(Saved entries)
Start of Block
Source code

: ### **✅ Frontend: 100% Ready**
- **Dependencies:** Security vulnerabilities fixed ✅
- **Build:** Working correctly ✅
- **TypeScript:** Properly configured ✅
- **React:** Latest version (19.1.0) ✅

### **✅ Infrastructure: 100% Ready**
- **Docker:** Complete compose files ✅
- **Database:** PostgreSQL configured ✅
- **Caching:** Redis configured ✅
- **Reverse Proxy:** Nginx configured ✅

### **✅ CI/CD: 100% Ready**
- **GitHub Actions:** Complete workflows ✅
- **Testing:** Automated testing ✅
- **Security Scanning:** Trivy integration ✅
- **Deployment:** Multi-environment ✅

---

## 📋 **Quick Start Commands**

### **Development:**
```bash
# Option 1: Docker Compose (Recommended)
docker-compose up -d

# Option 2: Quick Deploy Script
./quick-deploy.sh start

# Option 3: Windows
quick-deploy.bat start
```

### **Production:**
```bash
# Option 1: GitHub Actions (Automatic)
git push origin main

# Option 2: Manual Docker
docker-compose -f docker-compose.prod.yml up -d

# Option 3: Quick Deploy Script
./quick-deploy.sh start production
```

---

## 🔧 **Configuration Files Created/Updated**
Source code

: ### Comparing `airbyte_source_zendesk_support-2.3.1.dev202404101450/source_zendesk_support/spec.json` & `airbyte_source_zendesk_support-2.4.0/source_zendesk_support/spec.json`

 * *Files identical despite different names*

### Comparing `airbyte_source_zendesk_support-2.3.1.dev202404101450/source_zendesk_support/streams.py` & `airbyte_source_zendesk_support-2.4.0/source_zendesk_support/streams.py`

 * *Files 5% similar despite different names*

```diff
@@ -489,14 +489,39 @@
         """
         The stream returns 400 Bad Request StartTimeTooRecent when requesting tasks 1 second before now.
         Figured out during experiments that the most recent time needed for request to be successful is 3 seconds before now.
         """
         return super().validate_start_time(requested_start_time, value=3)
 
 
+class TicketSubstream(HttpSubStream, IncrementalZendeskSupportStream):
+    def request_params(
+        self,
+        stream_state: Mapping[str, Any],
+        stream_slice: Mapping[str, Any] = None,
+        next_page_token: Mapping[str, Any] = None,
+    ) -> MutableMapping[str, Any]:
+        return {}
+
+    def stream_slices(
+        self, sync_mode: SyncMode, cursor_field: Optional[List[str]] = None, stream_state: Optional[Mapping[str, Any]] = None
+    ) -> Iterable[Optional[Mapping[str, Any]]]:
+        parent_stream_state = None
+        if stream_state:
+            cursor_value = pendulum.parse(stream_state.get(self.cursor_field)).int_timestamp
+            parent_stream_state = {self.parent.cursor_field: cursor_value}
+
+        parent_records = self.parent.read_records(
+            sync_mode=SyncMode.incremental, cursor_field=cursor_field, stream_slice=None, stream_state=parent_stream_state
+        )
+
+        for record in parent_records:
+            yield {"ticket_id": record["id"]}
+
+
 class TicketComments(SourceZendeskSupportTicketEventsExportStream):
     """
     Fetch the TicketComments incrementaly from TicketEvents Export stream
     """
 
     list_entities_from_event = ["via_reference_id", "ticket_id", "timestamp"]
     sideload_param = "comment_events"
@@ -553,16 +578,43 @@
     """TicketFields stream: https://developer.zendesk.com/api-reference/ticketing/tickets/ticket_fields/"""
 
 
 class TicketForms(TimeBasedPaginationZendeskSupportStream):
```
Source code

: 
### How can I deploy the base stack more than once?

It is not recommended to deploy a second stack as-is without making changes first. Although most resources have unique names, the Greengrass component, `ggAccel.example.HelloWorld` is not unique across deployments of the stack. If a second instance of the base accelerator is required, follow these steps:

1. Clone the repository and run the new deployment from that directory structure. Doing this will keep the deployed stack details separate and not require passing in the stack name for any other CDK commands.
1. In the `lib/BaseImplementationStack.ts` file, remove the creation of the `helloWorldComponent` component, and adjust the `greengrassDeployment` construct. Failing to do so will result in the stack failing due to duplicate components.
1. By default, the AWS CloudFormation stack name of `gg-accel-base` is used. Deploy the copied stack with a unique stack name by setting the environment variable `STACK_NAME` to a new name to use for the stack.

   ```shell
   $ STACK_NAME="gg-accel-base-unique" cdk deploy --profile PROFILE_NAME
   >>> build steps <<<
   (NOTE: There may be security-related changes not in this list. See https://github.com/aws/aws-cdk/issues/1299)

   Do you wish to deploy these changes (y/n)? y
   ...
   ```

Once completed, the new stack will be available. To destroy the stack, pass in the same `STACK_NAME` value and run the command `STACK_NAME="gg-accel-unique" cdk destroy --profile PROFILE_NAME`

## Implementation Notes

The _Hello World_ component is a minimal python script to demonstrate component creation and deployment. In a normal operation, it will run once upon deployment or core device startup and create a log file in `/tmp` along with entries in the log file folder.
End of Block
Give back every line above, unchanged.

__FINISHED EXERCISE__:
Source code

: ### **✅ Frontend: 100% Ready**
- **Dependencies:** Security vulnerabilities fixed ✅
- **Build:** Working correctly ✅
- **TypeScript:** Properly configured ✅
- **React:** Latest version (19.1.0) ✅

### **✅ Infrastructure: 100% Ready**
- **Docker:** Complete compose files ✅
- **Database:** PostgreSQL configured ✅
- **Caching:** Redis configured ✅
- **Reverse Proxy:** Nginx configured ✅

### **✅ CI/CD: 100% Ready**
- **GitHub Actions:** Complete workflows ✅
- **Testing:** Automated testing ✅
- **Security Scanning:** Trivy integration ✅
- **Deployment:** Multi-environment ✅

---

## 📋 **Quick Start Commands**

### **Development:**
```bash
# Option 1: Docker Compose (Recommended)
docker-compose up -d

# Option 2: Quick Deploy Script
./quick-deploy.sh start

# Option 3: Windows
quick-deploy.bat start
```

### **Production:**
```bash
# Option 1: GitHub Actions (Automatic)
git push origin main

# Option 2: Manual Docker
docker-compose -f docker-compose.prod.yml up -d

# Option 3: Quick Deploy Script
./quick-deploy.sh start production
```

---

## 🔧 **Configuration Files Created/Updated**
Source code

: ### Comparing `airbyte_source_zendesk_support-2.3.1.dev202404101450/source_zendesk_support/spec.json` & `airbyte_source_zendesk_support-2.4.0/source_zendesk_support/spec.json`

 * *Files identical despite different names*

### Comparing `airbyte_source_zendesk_support-2.3.1.dev202404101450/source_zendesk_support/streams.py` & `airbyte_source_zendesk_support-2.4.0/source_zendesk_support/streams.py`

 * *Files 5% similar despite different names*

```diff
@@ -489,14 +489,39 @@
         """
         The stream returns 400 Bad Request StartTimeTooRecent when requesting tasks 1 second before now.
         Figured out during experiments that the most recent time needed for request to be successful is 3 seconds before now.
         """
         return super().validate_start_time(requested_start_time, value=3)
 
 
+class TicketSubstream(HttpSubStream, IncrementalZendeskSupportStream):
+    def request_params(
+        self,
+        stream_state: Mapping[str, Any],
+        stream_slice: Mapping[str, Any] = None,
+        next_page_token: Mapping[str, Any] = None,
+    ) -> MutableMapping[str, Any]:
+        return {}
+
+    def stream_slices(
+        self, sync_mode: SyncMode, cursor_field: Optional[List[str]] = None, stream_state: Optional[Mapping[str, Any]] = None
+    ) -> Iterable[Optional[Mapping[str, Any]]]:
+        parent_stream_state = None
+        if stream_state:
+            cursor_value = pendulum.parse(stream_state.get(self.cursor_field)).int_timestamp
+            parent_stream_state = {self.parent.cursor_field: cursor_value}
+
+        parent_records = self.parent.read_records(
+            sync_mode=SyncMode.incremental, cursor_field=cursor_field, stream_slice=None, stream_state=parent_stream_state
+        )
+
+        for record in parent_records:
+            yield {"ticket_id": record["id"]}
+
+
 class TicketComments(SourceZendeskSupportTicketEventsExportStream):
     """
     Fetch the TicketComments incrementaly from TicketEvents Export stream
     """
 
     list_entities_from_event = ["via_reference_id", "ticket_id", "timestamp"]
     sideload_param = "comment_events"
@@ -553,16 +578,43 @@
     """TicketFields stream: https://developer.zendesk.com/api-reference/ticketing/tickets/ticket_fields/"""
 
 
 class TicketForms(TimeBasedPaginationZendeskSupportStream):
```
Source code

: 
### How can I deploy the base stack more than once?

It is not recommended to deploy a second stack as-is without making changes first. Although most resources have unique names, the Greengrass component, `ggAccel.example.HelloWorld` is not unique across deployments of the stack. If a second instance of the base accelerator is required, follow these steps:

1. Clone the repository and run the new deployment from that directory structure. Doing this will keep the deployed stack details separate and not require passing in the stack name for any other CDK commands.
1. In the `lib/BaseImplementationStack.ts` file, remove the creation of the `helloWorldComponent` component, and adjust the `greengrassDeployment` construct. Failing to do so will result in the stack failing due to duplicate components.
1. By default, the AWS CloudFormation stack name of `gg-accel-base` is used. Deploy the copied stack with a unique stack name by setting the environment variable `STACK_NAME` to a new name to use for the stack.

   ```shell
   $ STACK_NAME="gg-accel-base-unique" cdk deploy --profile PROFILE_NAME
   >>> build steps <<<
   (NOTE: There may be security-related changes not in this list. See https://github.com/aws/aws-cdk/issues/1299)

   Do you wish to deploy these changes (y/n)? y
   ...
   ```

Once completed, the new stack will be available. To destroy the stack, pass in the same `STACK_NAME` value and run the command `STACK_NAME="gg-accel-unique" cdk destroy --profile PROFILE_NAME`

## Implementation Notes

The _Hello World_ component is a minimal python script to demonstrate component creation and deployment. In a normal operation, it will run once upon deployment or core device startup and create a log file in `/tmp` along with entries in the log file folder.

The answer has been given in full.